Vidéo : Des croyants se rassemblent en secret dans un bus.
Un fidèle nous a confié que leur église avait été créée dix ans plus tôt par un pasteur sud-coréen. Du fait des persécutions permanentes et de plus en plus intenses exercées par l’État, l’église a dû déménager à plusieurs reprises suite aux fermetures successives et trouver un nouveau local. L’an dernier, le pasteur, qui a été accusé de mener des « activités missionnaires illégales », n’a pas été autorisé à entrer sur le territoire chinois, une mesure habituelle que le régime impose aux missionnaires étrangers et qui s’inscrit dans la guerre menée contre « l’infiltration religieuse étrangère ».
Pour s’assurer de la bonne marche du rassemblement et de la sécurité des croyants, un fidèle a monté la garde devant le bus pour surveiller qu’aucun visiteur ne venait à l’improviste, comme des policiers qui viendraient les arrêter.
En juin dernier, un autre lieu de rassemblement d’une église de maison dans le district de Chaoyang a été fermé. Pour éviter la répression gouvernementale, le pasteur de l’église a dû réfléchir aux moyens de poursuivre leurs activités religieuses en secret. Il a été décidé que les membres de la congrégation se rassembleraient par petits groupes. Certains se retrouvaient même dans un café pour prier en cachette.
Les lieux de rassemblement religieux des villes voisines également réprimés
Début août, des gens qui se sont rendus dans un centre de soins pour personnes âgées à Zhangjiakou, une ville-préfecture du Hebei, une province à la frontière sud de Pékin, ont trouvé porte close. Ils ont dû appuyer sur la sonnette près de la porte et justifier de leur identité auprès du personnel pour pouvoir entrer. Le directeur du centre de soins a observé avec attention ce qui se passait à l’extérieur depuis son bureau, sur l’écran d’un système de surveillance électronique.
Cette sécurité renforcée s’explique par la tenue d’un rassemblement religieux auquel participaient ce jour-là quelques résidents chrétiens, et le directeur s’attachait à ce qu’on ne les découvre pas.
« Quelqu’un a dénoncé le centre de soins il y a une semaine environ et des fonctionnaires de l’antenne locale du Département du travail du Front uni sont venus nous prévenir qu’on ne devait plus organiser de rassemblements religieux. Ils ont ordonné au directeur de signer un document dans lequel il s’engageait à faire en sorte que cela ne se produise plus », a expliqué un croyant à Bitter Winter, ajoutant que si les fonctionnaires du Département devaient apprendre l’existence de leurs activités religieuses, le centre de soins fermerait et le directeur risquerait d’aller en prison.
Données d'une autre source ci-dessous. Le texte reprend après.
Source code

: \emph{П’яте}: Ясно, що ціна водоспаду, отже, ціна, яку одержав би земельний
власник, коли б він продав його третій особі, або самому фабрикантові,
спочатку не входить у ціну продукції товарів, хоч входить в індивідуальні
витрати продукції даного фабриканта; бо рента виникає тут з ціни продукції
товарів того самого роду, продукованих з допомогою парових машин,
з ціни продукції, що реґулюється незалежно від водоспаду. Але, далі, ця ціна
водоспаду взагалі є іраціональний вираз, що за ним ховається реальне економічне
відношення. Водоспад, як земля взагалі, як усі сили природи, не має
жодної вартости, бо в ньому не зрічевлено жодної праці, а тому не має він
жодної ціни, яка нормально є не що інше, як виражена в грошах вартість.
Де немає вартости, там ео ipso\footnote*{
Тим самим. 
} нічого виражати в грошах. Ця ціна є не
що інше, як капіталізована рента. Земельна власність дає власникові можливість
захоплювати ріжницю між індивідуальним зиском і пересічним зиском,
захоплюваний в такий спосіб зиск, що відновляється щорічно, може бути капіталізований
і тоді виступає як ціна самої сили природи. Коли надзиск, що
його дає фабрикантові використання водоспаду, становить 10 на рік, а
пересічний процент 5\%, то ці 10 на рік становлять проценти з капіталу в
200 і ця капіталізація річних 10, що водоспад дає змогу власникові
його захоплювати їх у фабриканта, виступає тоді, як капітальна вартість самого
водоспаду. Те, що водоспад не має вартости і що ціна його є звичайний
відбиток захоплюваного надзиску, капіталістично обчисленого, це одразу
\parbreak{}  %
« En amont de la fête nationale, le régime renforce son contrôle sur la religion », a indiqué le responsable du lieu de rassemblement d’une église des Trois-Autonomies de la ville de Tangshan au Hebei. Il a aussi révélé que le Département du travail du Front uni avait élaboré deux programmes de gestion ciblant les chrétiens. Le premier est un système de « visites de vérification » qui consiste à mener de nouvelles enquêtes et à fermer les lieux de rassemblement religieux qui ont échappé aux fermetures administratives décidées lors des enquêtes précédentes. Le deuxième est la mise en place d’une permanence téléphonique pour dénoncer les chrétiens. Pour échapper aux persécutions et aux éventuelles arrestations, le directeur de l’église a appelé les croyants à la plus grande prudence et à se rassembler en secret.